EMA: MS-Medikament erhält strikte Beschränkungen, HES-Volumenersatz und Schmerzmittel Flupirtin erneut auf dem Prüfstand

Nadine Eckert

Interessenkonflikte

27. Oktober 2017

Der Ausschuss für Risikobewertung im Bereich der Pharmakovigilanz (PRAC) der Europäischen Arzneimittel-Agentur (EMA) empfiehlt, das Multiple-Sklerose Medikament Zinbryta® (Daclizumab, Biogen) mit weiteren Einschränkungen zu belegen. Der Grund sind mögliche potenziell tödliche Leberschäden durch das Arzneimittel. Außerdem hat das Gremium bei seinem Meeting im Oktober mit 2 neuen Risikobewertungen begonnen. Auf dem Prüfstand stehen ab sofort Volumenersatzmittel, die Hydroxyethylstärke (HES) enthalten, und Schmerzmittel mit dem Wirkstoff Flupirtin.

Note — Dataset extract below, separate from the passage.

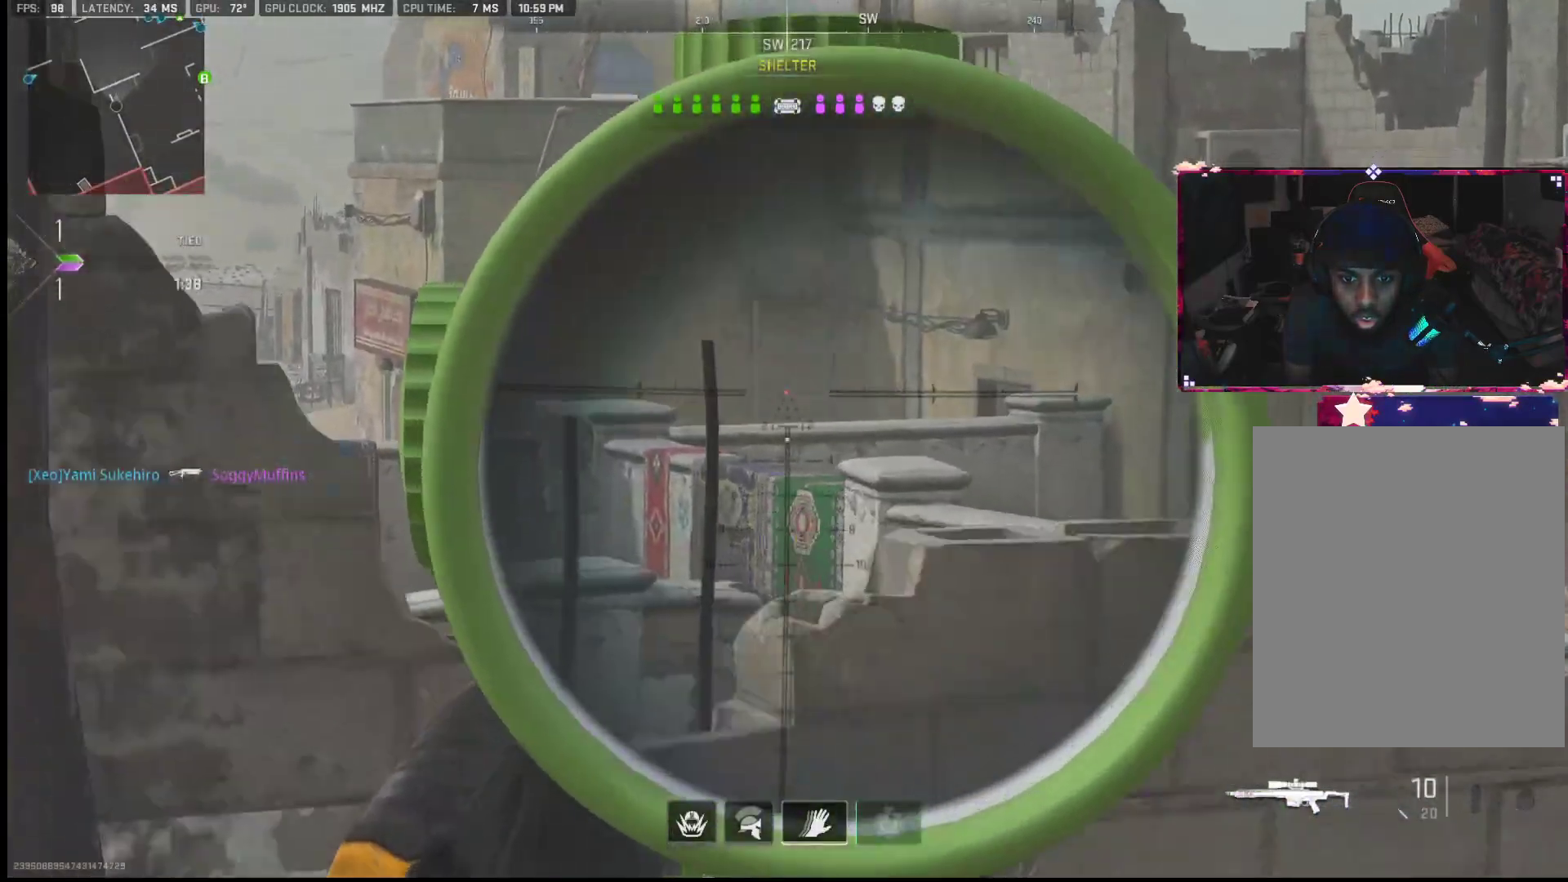
{"buttons": ["TRIANGLE"], "left_stick": "center", "right_stick": "center", "events": [[67, "left_stick", "up-left"], [117, "right_stick", "center"], [200, "TRIANGLE", "down"], [233, "left_stick", "down"], [267, "TRIANGLE", "up"], [333, "right_stick", "down-left"], [400, "left_stick", "center"], [400, "right_stick", "center"], [483, "TRIANGLE", "down"]]}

Einschränkungen für Daclizumab zum Schutz der Leber

Ein Risikobewertungsverfahren des PRAC ist zu dem Schluss gekommen, dass es während und bis zu 6 Monate nach einer Behandlung mit Daclizumab zu unvorhersehbaren und potentiell tödlichen immunvermittelten Leberschäden kommen kann. In klinischen Studien zeigten 1,7% der Patienten eine schwerwiegende Leberreaktion auf Daclizumab.

Der Ausschuss rät: Um das Risiko zu reduzieren, sollten Ärzte das Medikament nur für rezidivierende Formen der Multiplen Sklerose verschreiben und auch nur dann, wenn die Patienten auf mindestens 2 andere krankheitsmodifizierende Therapien nicht ausreichend angesprochen haben und nicht mit anderen krankheitsmodifizierenden Medikamenten behandelt werden können.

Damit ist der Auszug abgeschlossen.